Seorang siswi shock berat dan harus mengungsi ke rumah saudaranya.
Bahkan ada juga yang bunuh diri karena menganggap dirinya tidak lagi berguna. Kalau sudah begini siapa yang disalahkan? Guru, sekolah, pemerintah ataukah murid itu sendiri. Sebab, semua itu adalah satu kesatuan yang sangat berhubungan dengan pendidikan anak sekolah.

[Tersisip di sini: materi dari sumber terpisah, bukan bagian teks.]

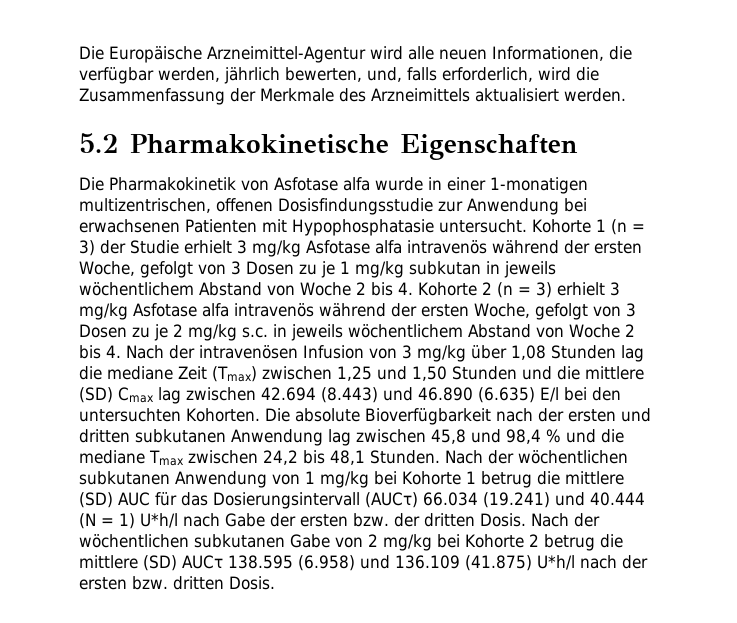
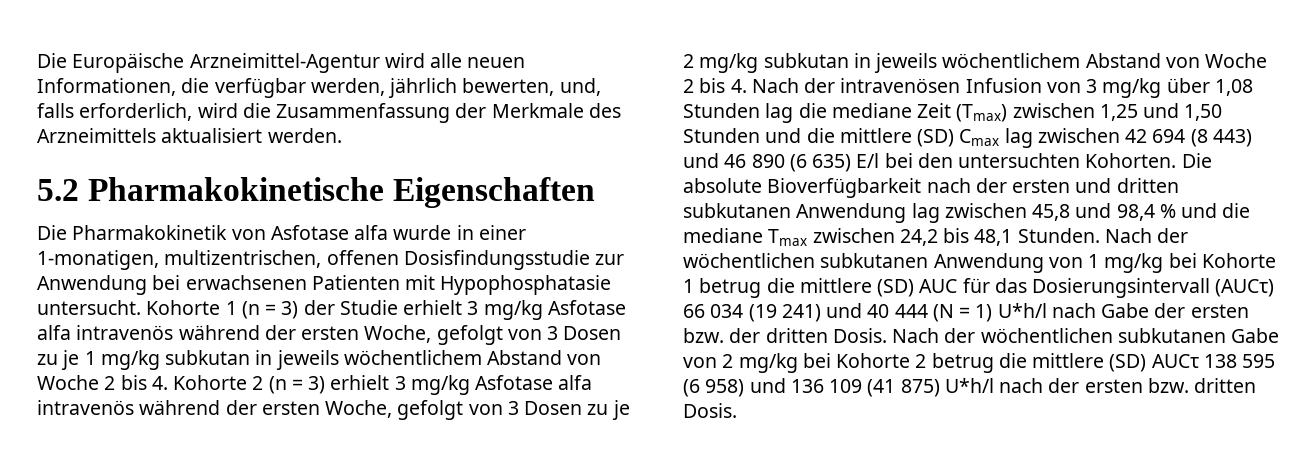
[490,177,588,194] 1-monatigen -> [37,250,159,270] 1-monatigen,
[242,327,268,338] s.c. -> [763,53,849,68] subkutan
[261,387,535,403] 42.694 (8.443) und 46.890 (6.635) -> [1125,129,1252,147] [683,153,852,172] 42 694 (8 443) und 46 890 (6 635)
[423,492,645,508] 66.034 (19.241) und 40.444 -> [683,303,928,322] 66 034 (19 241) und 40 444
[228,555,532,571] 138.595 (6.958) und 136.109 (41.875) -> [1203,354,1276,368] [683,378,940,397] 138 595 (6 958) und 136 109 (41 875)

Dahulu sekitar tujuh atau delapan tahun silam, jarang sekali ada pemberitaan siswa tidak lulus dari ujian meskipun tidak begitu pandai di kelasnya. Namun apa yang terjadi sekarang setelah sistem kurikulum di negeri kita berubah. Abad telah berubah, pola pikir manusia pun turut berubah. Namun apakah dengan demikian semua itu dapat mengubah nasib manusia menjadi baik.
Jika melihat data dari Departemen Pendidikan Nasional (Depdiknas) pada Tahun Pelajaran 2005/2006, di Jawa Tengah hampir 50 persen bahkan lebih siswa SMA negeri dan swasta masuk dalam kategori tidak lulus UN. Untuk jurusan IPA, 63 persen peserta ujian nasional SMA negeri dan swasta dinyatakan tidak lulus. Sementara jurusan IPS, 50 persen atau separo dari 81.585 peserta ujian dinyatakan tidak lulus. Sementara jurusan bahasa, hanya 31 persen yang dinyatakan lulus.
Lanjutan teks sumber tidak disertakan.